Free from cultural purity … Untitled G-Dragon, A Space of No Name by Gwon Osang.
Free from cultural purity … Untitled G-Dragon, A Space of No Name by Gwon Osang. Photograph: © Courtesy Gwon Osang

This deliriously kitsch artwork also points to what may be the single most seductive aspect of South Korea’s pop culture: its freedom from any kind of cultural purity. It happily ransacks western art. G-Dragon’s heroic pose is modelled on Christian images of Saint George and the Archangel Michael. Why not? They’re as much grist to the mill as the Buddhist tradition in this urban, digital, post-everything worldview.

You can go inside a curtained booth, braving the content warning, to watch an in-your-face big-screen clip of a street fight from Park Chan-wook’s violent, surreal 2003 film Oldboy, and see the ragged wig worn by its star Choi Min-sik. Oldboy is a glorious example of the pick’n’mix globalism of the Korean Wave: it is based on a Japanese manga version of the classic French novel The Count of Monte Cristo by Alexandre Dumas.
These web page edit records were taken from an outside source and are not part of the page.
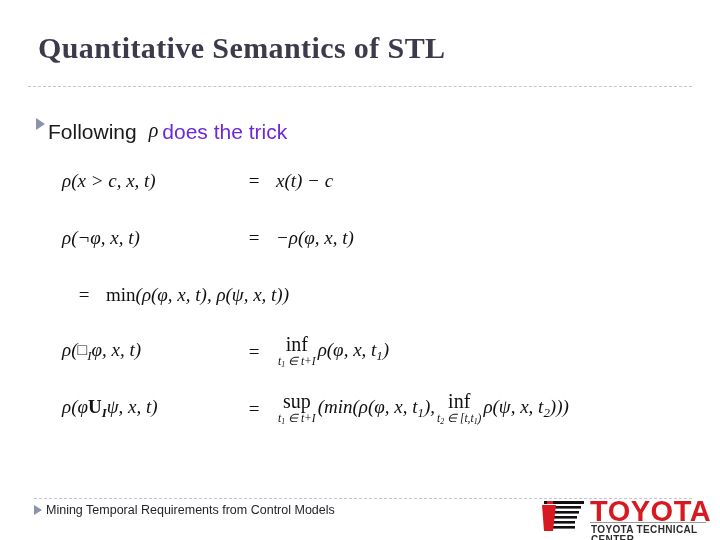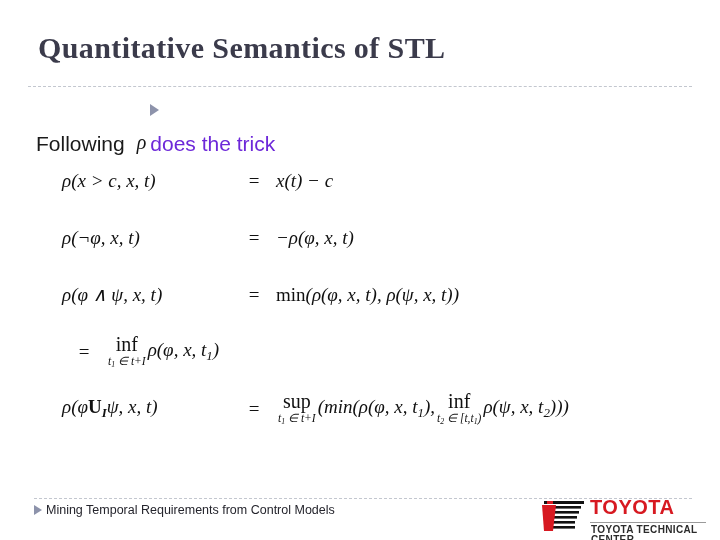--- a/index.html
+++ b/index.html
@@ -53,7 +53,6 @@
     display: flex;
     align-items: center;
     white-space: nowrap;
-    flex-direction: column;
   }
   .tri-marker {
     width: 0;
Gangnam, the show reveals, is a wealthy district of Seoul. Its rise from rural suburb to high-rise glamour district is chronicled here. But not everyone lives Gangnam-style: you can peer into the tiny set of the poor family’s squalid bathroom from Oscar-winning film Parasite. Korean culture’s universality includes dramatising the conflicts and injustices it shares with the rest of the world – which is the dramatic heart of Squid Game.

Yet the overwhelming feel of K-pop culture, this pulsing show proves, is a joyous embrace of the flow of modernity, an optimism that seems to have dried up elsewhere.